Ri Song-a

Personal information
- Date of birth: 22 June 1999 (age 27)
- Place of birth: Osaka Prefecture, Japan
- Height: 1.67 m (5 ft 6 in)
- Position: Forward

Team information
- Current team: Sanfrecce Hiroshima Regina
- Number: 30

Senior career*
- Years: Team / Apps / (Gls)
- 2015–2017: Cerezo Osaka Yanmar Ladies / 16 / (1)
- 2018–2023: Nittaidai SMG Yokohama / 40 / (13)
- 2024–: Sanfrecce Hiroshima Regina

International career
- 2016: North Korea U17 / 3 / (0)
- 2026–: North Korea / 5 / (2)

= Ri Song-a =

North Korean footballer (born 1999)

Ri Song-a (李誠雅; 리성아; born 22 June 1999) is a professional footballer who plays as a forward for Sanfrecce Hiroshima Regina.
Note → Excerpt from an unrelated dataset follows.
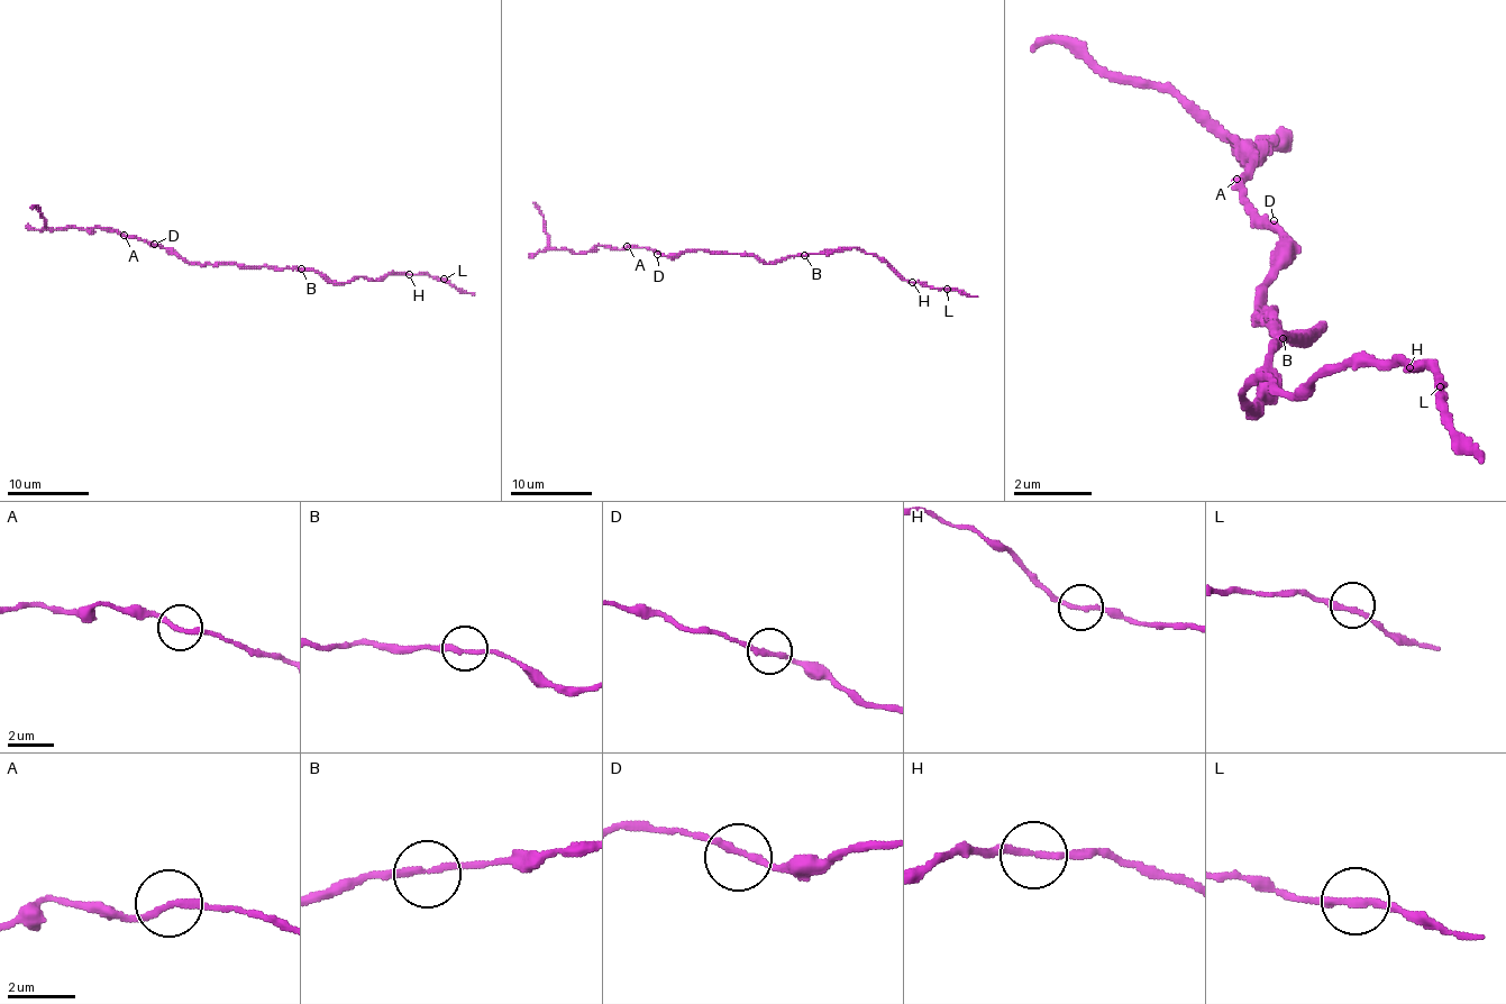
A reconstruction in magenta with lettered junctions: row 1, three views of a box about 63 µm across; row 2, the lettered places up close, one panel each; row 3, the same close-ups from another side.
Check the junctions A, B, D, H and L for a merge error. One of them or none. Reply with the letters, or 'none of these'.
A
Born in Japan, she is a North Korea international.

==Early life==
Ri was born on 22 June 1999. Born in Osaka Prefecture, Japan, she grew up in the prefecture. Growing up, she attended Nippon Sport Science University in Japan.

==Club career==
Ri started her career with Japanese side Cerezo Osaka Yanmar Ladies in 2015, where she made sixteen league appearances and scored one goal. Ahead of the 2018 season, she signed for Japanese side Nittaidai SMG Yokohama, where she made forty league appearances and scored thirteen goals. Following her stint there, she signed for Japanese side Sanfrecce Hiroshima Regina in 2024, helping the club win the 2024–25 WE League Cup.

==International career==
Ri is a North Korea international. During the spring of 2026, she played for the North Korea women's national football team at the 2026 AFC Women's Asian Cup.

==International goals==

| No. | Date | Venue | Opponent | Score | Result | Competition |
| 1. | 14 September 2026 | Nagai Stadium, Osaka, Japan | Bangladesh | 8–0 | 10–0 | 2026 Asian Games |
| 2. | 17 September 2026 | Myanmar | 2–0 | 8–0 |

==Style of play==
Ri plays as a forward. Japanese news website Yahoo Japan wrote in 2021 that she "leads the team with a variety of plays and goals, including speedy movements and ball keeping up front".